How to debug a Python module run with python -m from the command line?

You can't do it now, because -m terminates option list

python -h
...
-m mod : run library module as a script (terminates option list)
...

That means it's mod's job to interpret the rest of the arguments list and this behavior fully depends on how mod is designed internally and whether it support another -m

Lets check out what's happening inside pdb of python 2.x. Actually, nothing intereseting, it only expects a script name to be supplied:

   if not sys.argv[1:] or sys.argv[1] in ("--help", "-h"):
        print "usage: pdb.py scriptfile [arg] ..."
        sys.exit(2)

    mainpyfile =  sys.argv[1]     # Get script filename
    if not os.path.exists(mainpyfile):
        print 'Error:', mainpyfile, 'does not exist'
        sys.exit(1)

    del sys.argv[0]         # Hide "pdb.py" from argument list

    # Replace pdb's dir with script's dir in front of module search path.
    sys.path[0] = os.path.dirname(mainpyfile)

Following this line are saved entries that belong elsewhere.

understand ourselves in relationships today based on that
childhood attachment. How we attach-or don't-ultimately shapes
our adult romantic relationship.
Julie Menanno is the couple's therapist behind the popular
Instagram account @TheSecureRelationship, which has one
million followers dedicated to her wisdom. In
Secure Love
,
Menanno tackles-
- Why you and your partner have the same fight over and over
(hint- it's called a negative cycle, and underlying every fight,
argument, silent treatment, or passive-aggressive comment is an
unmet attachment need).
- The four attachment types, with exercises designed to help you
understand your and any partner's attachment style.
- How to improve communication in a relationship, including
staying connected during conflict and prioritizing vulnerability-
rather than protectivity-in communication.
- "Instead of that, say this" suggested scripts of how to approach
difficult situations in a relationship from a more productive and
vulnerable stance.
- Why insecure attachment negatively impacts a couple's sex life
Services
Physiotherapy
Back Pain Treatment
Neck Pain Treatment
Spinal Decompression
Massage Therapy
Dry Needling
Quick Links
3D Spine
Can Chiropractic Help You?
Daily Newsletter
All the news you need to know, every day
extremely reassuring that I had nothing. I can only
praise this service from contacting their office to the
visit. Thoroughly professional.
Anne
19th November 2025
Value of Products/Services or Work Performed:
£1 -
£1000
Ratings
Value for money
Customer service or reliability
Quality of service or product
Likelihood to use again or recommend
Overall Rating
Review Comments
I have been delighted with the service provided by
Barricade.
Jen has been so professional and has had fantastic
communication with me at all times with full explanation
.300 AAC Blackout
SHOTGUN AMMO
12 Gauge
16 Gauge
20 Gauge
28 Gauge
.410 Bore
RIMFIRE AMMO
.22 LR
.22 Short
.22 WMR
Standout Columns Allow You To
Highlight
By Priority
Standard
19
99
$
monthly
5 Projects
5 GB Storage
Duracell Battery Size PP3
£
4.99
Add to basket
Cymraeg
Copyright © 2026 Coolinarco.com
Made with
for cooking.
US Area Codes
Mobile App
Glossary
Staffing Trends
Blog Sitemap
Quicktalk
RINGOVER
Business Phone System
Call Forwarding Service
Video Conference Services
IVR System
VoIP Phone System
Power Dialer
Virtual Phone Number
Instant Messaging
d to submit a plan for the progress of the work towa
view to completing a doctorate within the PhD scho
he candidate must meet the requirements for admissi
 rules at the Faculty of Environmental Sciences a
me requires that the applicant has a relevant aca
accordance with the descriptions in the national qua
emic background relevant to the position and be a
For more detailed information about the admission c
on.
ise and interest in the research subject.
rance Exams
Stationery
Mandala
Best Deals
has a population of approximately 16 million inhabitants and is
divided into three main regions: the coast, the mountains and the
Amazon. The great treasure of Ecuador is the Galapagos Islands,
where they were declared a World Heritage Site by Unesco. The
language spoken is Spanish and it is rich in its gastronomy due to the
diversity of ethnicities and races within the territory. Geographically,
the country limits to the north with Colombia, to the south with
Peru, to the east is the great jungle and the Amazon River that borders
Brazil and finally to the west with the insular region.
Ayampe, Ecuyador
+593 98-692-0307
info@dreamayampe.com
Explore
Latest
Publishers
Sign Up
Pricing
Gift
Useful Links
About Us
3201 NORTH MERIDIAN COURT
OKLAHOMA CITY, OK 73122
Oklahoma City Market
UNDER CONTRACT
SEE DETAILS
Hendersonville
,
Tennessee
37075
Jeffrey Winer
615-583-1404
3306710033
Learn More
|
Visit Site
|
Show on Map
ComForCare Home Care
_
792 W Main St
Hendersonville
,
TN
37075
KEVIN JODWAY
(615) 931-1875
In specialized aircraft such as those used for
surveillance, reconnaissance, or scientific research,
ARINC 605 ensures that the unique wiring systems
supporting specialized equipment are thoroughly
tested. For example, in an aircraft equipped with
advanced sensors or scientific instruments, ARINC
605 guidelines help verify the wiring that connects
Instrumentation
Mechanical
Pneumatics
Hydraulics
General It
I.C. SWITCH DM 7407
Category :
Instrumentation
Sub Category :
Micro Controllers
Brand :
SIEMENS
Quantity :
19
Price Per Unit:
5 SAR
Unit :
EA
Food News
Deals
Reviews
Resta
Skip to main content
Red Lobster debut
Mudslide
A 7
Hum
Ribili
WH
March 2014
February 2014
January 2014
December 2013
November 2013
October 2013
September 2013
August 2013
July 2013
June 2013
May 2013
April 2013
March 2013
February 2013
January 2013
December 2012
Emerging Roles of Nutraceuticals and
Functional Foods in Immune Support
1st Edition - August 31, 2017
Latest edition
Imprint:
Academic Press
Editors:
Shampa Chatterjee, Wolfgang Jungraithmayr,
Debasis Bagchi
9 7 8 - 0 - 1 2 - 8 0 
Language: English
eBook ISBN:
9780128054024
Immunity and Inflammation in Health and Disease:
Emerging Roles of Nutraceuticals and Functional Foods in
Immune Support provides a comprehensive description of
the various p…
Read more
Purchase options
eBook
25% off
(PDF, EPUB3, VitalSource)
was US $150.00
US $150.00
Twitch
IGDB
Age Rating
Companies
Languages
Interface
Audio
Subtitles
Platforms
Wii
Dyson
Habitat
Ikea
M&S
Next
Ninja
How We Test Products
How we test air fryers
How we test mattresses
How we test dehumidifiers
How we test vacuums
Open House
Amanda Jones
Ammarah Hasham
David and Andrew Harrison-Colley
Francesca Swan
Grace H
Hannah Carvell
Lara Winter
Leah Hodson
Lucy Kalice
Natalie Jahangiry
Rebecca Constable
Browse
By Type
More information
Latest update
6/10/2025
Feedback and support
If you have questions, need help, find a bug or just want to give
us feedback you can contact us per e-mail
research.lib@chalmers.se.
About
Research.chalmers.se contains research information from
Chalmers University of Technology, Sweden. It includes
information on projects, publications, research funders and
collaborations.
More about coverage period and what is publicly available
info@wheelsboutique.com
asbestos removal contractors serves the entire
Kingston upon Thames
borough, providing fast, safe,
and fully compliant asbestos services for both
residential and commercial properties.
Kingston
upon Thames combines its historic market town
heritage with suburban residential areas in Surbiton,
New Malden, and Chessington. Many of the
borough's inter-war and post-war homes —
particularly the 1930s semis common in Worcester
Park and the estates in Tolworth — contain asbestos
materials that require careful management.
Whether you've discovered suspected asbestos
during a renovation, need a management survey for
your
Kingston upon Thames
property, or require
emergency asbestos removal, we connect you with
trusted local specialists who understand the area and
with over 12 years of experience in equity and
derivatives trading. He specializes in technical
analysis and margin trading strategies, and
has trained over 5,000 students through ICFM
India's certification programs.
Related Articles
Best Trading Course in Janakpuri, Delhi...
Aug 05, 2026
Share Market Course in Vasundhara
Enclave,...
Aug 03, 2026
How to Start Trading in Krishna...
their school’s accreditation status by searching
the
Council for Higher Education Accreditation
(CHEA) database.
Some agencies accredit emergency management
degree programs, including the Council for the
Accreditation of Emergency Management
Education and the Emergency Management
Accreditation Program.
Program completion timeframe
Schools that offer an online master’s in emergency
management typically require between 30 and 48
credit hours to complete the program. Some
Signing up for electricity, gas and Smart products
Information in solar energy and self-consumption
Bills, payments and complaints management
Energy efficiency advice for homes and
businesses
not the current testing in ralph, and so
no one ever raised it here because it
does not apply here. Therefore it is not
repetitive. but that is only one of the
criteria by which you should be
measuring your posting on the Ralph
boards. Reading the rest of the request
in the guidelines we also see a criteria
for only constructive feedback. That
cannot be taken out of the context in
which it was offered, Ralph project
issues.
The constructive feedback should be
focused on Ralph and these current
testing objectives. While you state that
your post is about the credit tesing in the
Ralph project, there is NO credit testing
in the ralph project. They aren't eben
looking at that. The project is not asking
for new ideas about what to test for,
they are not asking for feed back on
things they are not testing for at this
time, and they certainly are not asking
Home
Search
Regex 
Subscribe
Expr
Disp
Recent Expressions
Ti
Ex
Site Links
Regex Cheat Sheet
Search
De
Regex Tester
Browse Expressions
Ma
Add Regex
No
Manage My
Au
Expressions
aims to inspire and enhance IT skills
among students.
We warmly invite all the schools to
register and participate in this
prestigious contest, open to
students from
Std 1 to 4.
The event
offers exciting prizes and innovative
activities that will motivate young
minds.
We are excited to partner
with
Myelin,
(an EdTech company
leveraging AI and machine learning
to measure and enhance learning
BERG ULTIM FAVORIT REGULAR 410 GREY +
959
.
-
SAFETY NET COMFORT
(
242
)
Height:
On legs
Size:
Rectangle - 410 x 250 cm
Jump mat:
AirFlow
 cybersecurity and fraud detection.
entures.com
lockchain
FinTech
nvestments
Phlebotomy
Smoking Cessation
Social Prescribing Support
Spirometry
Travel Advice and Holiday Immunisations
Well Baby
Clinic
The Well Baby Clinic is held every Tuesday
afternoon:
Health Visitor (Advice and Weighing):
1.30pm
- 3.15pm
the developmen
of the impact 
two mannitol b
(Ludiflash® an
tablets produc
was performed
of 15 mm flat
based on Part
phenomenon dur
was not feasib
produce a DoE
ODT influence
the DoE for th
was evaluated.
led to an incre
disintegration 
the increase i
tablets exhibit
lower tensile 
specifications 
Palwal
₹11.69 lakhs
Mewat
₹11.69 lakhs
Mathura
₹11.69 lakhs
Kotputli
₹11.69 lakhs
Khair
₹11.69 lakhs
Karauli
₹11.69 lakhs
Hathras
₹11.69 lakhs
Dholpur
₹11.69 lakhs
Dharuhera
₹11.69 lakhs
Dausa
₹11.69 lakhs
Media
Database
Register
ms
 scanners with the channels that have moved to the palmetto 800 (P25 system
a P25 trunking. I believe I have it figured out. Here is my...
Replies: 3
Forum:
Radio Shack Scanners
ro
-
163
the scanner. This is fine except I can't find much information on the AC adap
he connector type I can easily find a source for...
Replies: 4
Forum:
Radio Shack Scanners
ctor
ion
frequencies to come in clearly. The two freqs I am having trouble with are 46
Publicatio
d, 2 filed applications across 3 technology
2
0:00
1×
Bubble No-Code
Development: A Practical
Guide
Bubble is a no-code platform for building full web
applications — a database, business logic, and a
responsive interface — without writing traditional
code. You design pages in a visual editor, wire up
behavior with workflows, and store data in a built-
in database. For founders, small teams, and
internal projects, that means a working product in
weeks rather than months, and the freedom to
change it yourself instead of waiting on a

    # Note on saving/restoring sys.argv: it's a good idea when sys.argv was
    # modified by the script being debugged. It's a bad idea when it was
    # changed by the user from the command line. There is a "restart" command
    # which allows explicit specification of command line arguments.
    pdb = Pdb()
    while True:
        try:
            pdb._runscript(mainpyfile)

Same for the currently released versions of python 3.x

Good news

The pull request that allows to do what you're asking has been merged 5 days ago. What a mysterious coincidence! Here's the code

So just wait a bit for the upcoming python 3.x versions to have this issue resolved )


Python 3.7 adds that feature

From the docs, it looks that your command:

python -m pdb -m my_module

will start working on Python 3.7:

New in version 3.7: pdb.py now accepts a -m option that execute modules similar to the way python3 -m does. As with a script, the debugger will pause execution just before the first line of the module.